Когда зазвенел колокольчик, Дий не спал. Он сидел за столом, обуреваемый мрачными думами. Рядом стояла уже остывшая чашечка гави — бодрящего напитка из зёрен одноимённого растения, на взгляд посла, полная дрянь, если сравнивать с кьёром. Услышав радостный перезвон, Дий поднялся, и самолично откинул шёлковую занавесь. На пороге стояла одна из наложниц султана, худенькая длинноволосая милленка в одном лишь абэйле.
— Что ты здесь делаешь? — без удивления спросил у девушки Дий.
— Я дар твой, о посланник! Алима моё имя, султан мне повелел твои мечты исполнить, — тихо произнесла она слова, явно кем-то сочинённые за неё.
Посол вздохнул: от подарков альхарского владыки не отказываются, только вот что теперь с ней делать? И всё же Дий посторонился, пропуская гостью. Милленка впорхнула в спальню: лёгкая, изящная, прекрасная.
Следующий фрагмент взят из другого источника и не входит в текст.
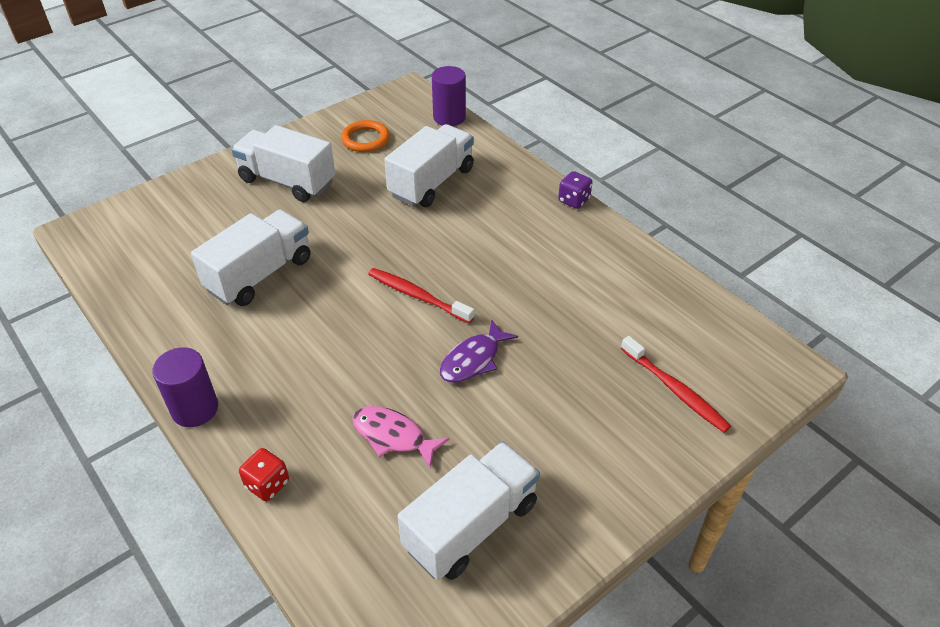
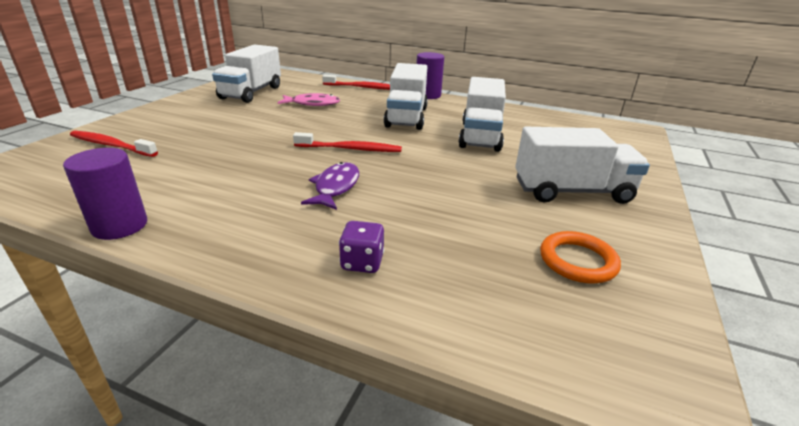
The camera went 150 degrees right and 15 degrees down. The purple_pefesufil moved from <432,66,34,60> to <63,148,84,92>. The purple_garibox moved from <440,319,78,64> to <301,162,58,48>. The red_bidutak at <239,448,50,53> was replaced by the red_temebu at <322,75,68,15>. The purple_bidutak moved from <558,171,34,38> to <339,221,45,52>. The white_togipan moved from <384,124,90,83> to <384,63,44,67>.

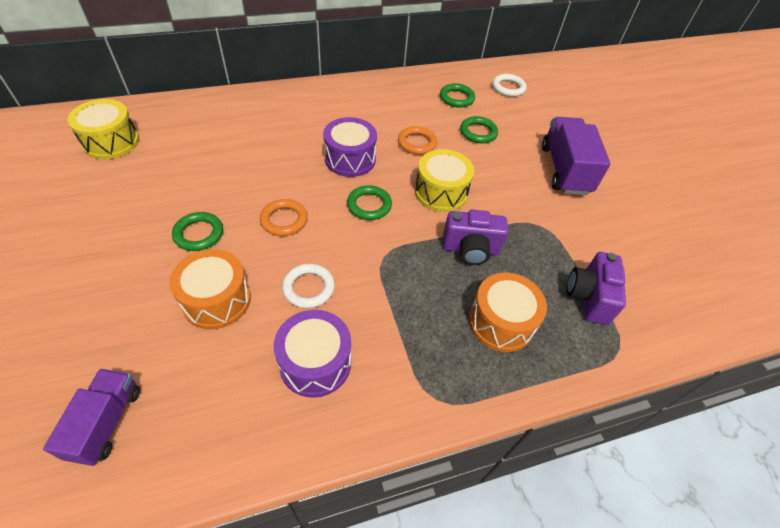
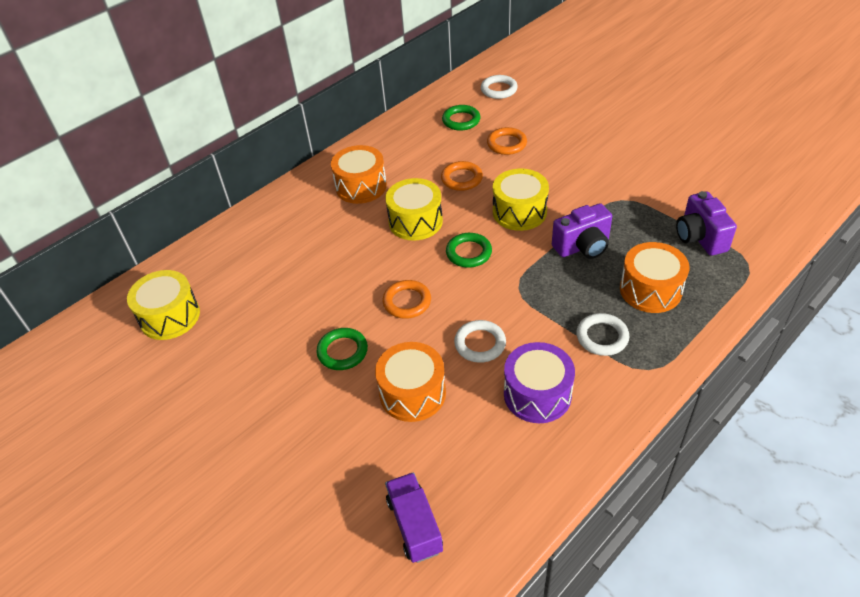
The camera went 20 degrees left and 5 degrees down. The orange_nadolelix at <331,145,56,59> appeared. The purple_nadolelix at <323,117,54,60> became the yellow_nadolelix at <385,178,58,63>. The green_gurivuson at <460,116,38,27> became the orange_gurivuson at <487,127,40,28>. The white_gurivuson at <576,313,53,43> appeared. The purple_togipan at <542,117,69,78> disappeared.

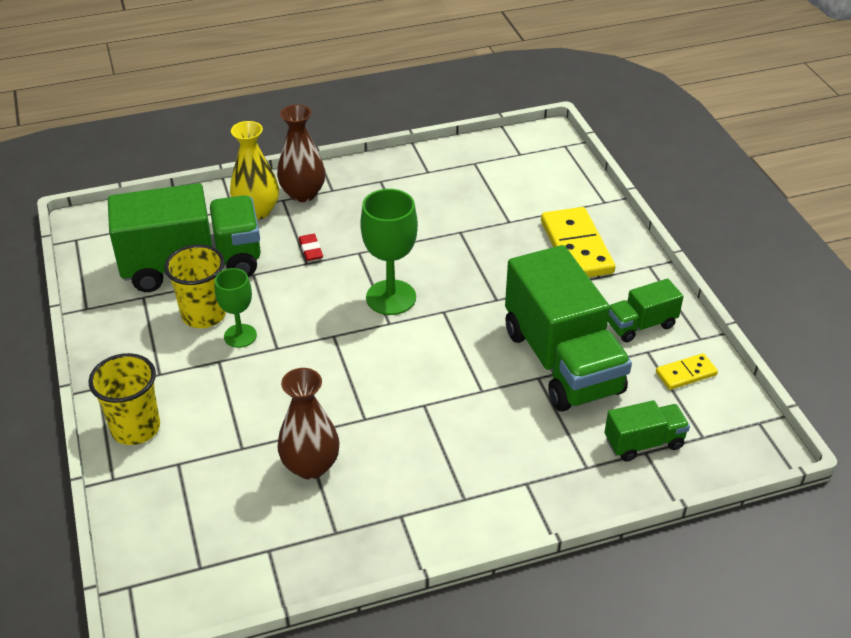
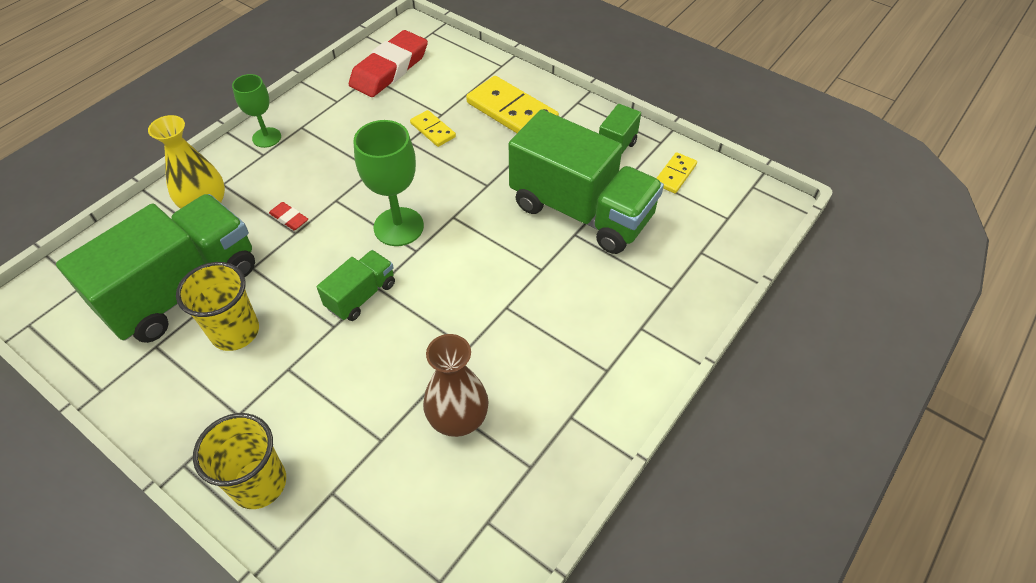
The camera went 35 degrees left and 10 degrees up. The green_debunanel moved from <215,268,42,80> to <232,74,49,74>. The green_togipan moved from <605,400,85,62> to <317,250,78,71>. The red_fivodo at <349,30,79,67> appeared. The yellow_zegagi at <410,110,46,37> appeared. The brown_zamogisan at <277,105,48,97> disappeared.

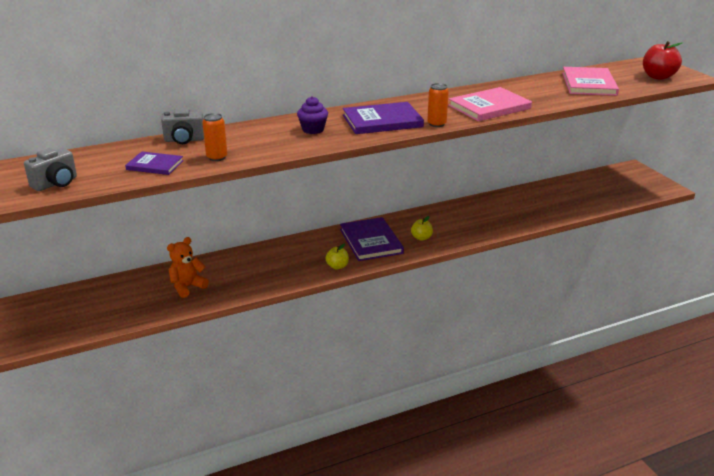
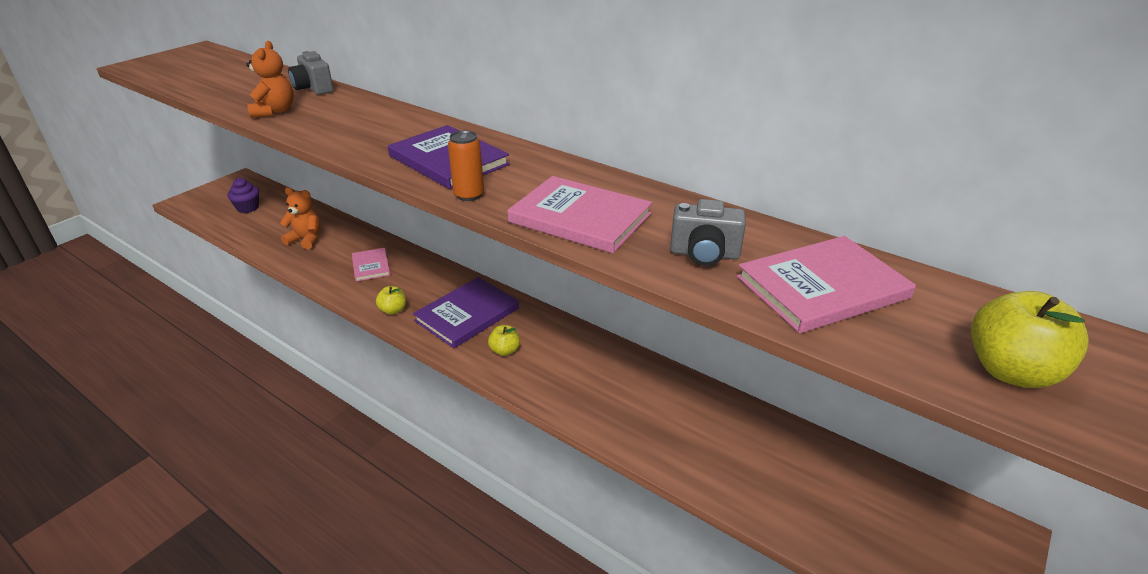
The camera went 60 degrees right and 5 degrees up. The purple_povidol moved from <297,96,31,38> to <227,178,32,35>. The orange_penememen at <202,113,25,48> was replaced by the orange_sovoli at <246,41,48,77>. The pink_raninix at <352,248,38,33> appeared. The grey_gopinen moved from <24,148,53,43> to <670,199,76,67>. The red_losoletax at <643,41,39,39> became the yellow_losoletax at <971,291,118,97>. The purple_raninix at <125,151,59,24> disappeared.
Шохеец невольно залюбовался ею: молочная кожа, загадочный взгляд серо-голубых глаз, тонкое немного детское личико. А чудеснее всего волосы: тёмно-рыжие, переливающиеся в пламени свечей, бесконечной волной ниспадающие ниже ягодиц. Внутри у посланника что-то кольнуло, но преданность единственной значимой женщине оказалась сильнее искушения.
— Не стоит, — сказал он, заметив, что наложница потянулась белой ручкой к вороту абэйля. — Я благодарен султану, но его милостью не воспользуюсь. Я предпочитаю хранить верность жене.
Колдунья не выглядела ни обиженной, ни растерянной, кратко поклонившись, она проговорила:
— Как будет угодно, почтенный.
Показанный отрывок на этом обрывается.